Your company undoubtedly wants to grow, and growth requires a solid foundation. That foundation is your key team members, and if you’re always plugging holes and playing musical chairs, growth will not be possible.

How Not to Retain an Employee

It’s always been much less costly to retain a team member than to recruit, hire and onboard a new one, and that’s more true than ever in the current environment. Worse, one or two key people heading for new opportunities often has the effect of spooking the herd, so to speak. Once the wildfire of a group exodus starts, it’s very hard to stop.

So the focus should be on retention, and here we’ll start with what not to do: in a word, micromanage.

Being a ‘hands on’ manager has a nice, roll-up-your-sleeves ring to it, but employees simply do not want to be baby-sat, whether in person or via endless Zoom check-ins. They’ve endured the massive uncertainty of the past 18 months and in many cases have been juggling work with child care and home-schooling. In short, they’re very low on patience, and a great way to exhaust what little remains is to constantly check up on them. Sometimes we just need to be reminded that we’ve hired good people who can be trusted to do their jobs without someone looking over their shoulders.
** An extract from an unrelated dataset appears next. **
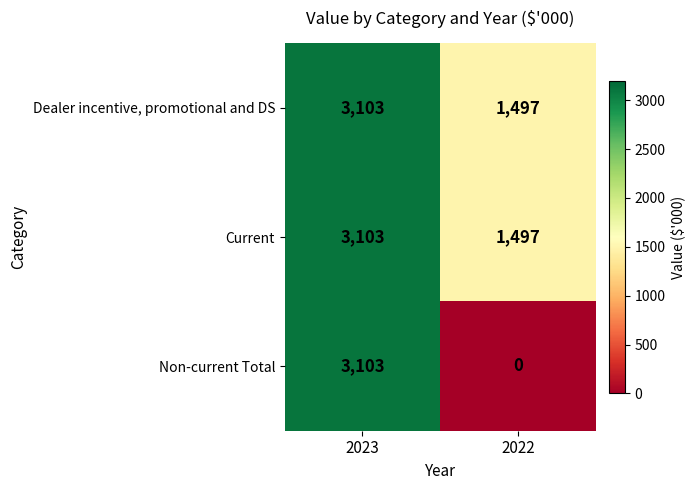

The Non-current Total series shows 4669 at 2023. True or false?

False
Best Practices for Retaining Team Members

Lauren points out that avoiding micromanagement does not mean ignoring your employees completely. Among the best things you can do to keep your finger on the pulse of employee engagement is simply to ask for their input on a regular basis.

Not sure about the best solution for a return to the office? Ask your team what they’d like to see happen. Even if you think they’re completely happy, give them a voice in what’s happening. The very act of being asked will make them feel more valuable.
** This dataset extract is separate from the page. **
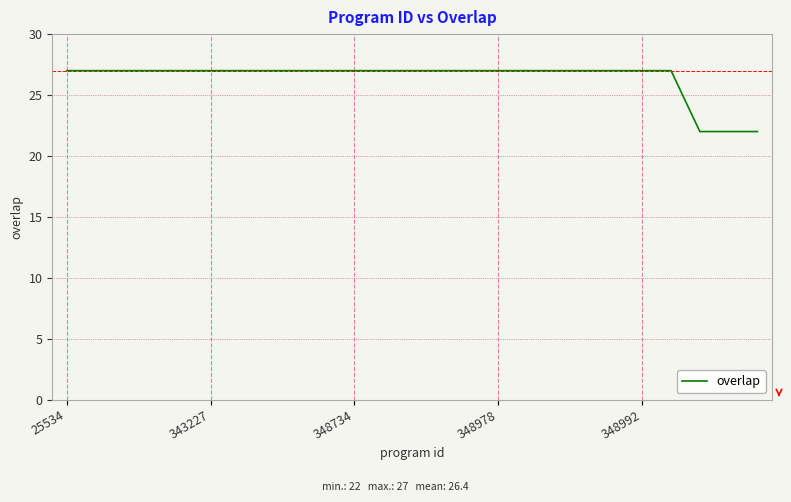

How many values are between 27 and 28?

22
Two important caveats here, though: In the interest of getting the most honest feedback, these interviews should be done by someone other than their direct manager. Someone in HR or even an outside consultant will be more likely to get the unvarnished truth as seen by your team members.

And once you have that feedback, you must act on it. Lauren notes that this is where the process breaks down for many organizations. If employees are asked for their feedback but never have the sense that anything has changed as a result, what was intended to boost engagement might fuel resentment instead.

Remember, even those happy employees you see outside your office window – or on your Zoom or Teams calls – have other voices in their ears, and those voices belong to recruiters. Give them a voice and act on their input … in other words, don’t wait for the exit interview to find out what’s wrong.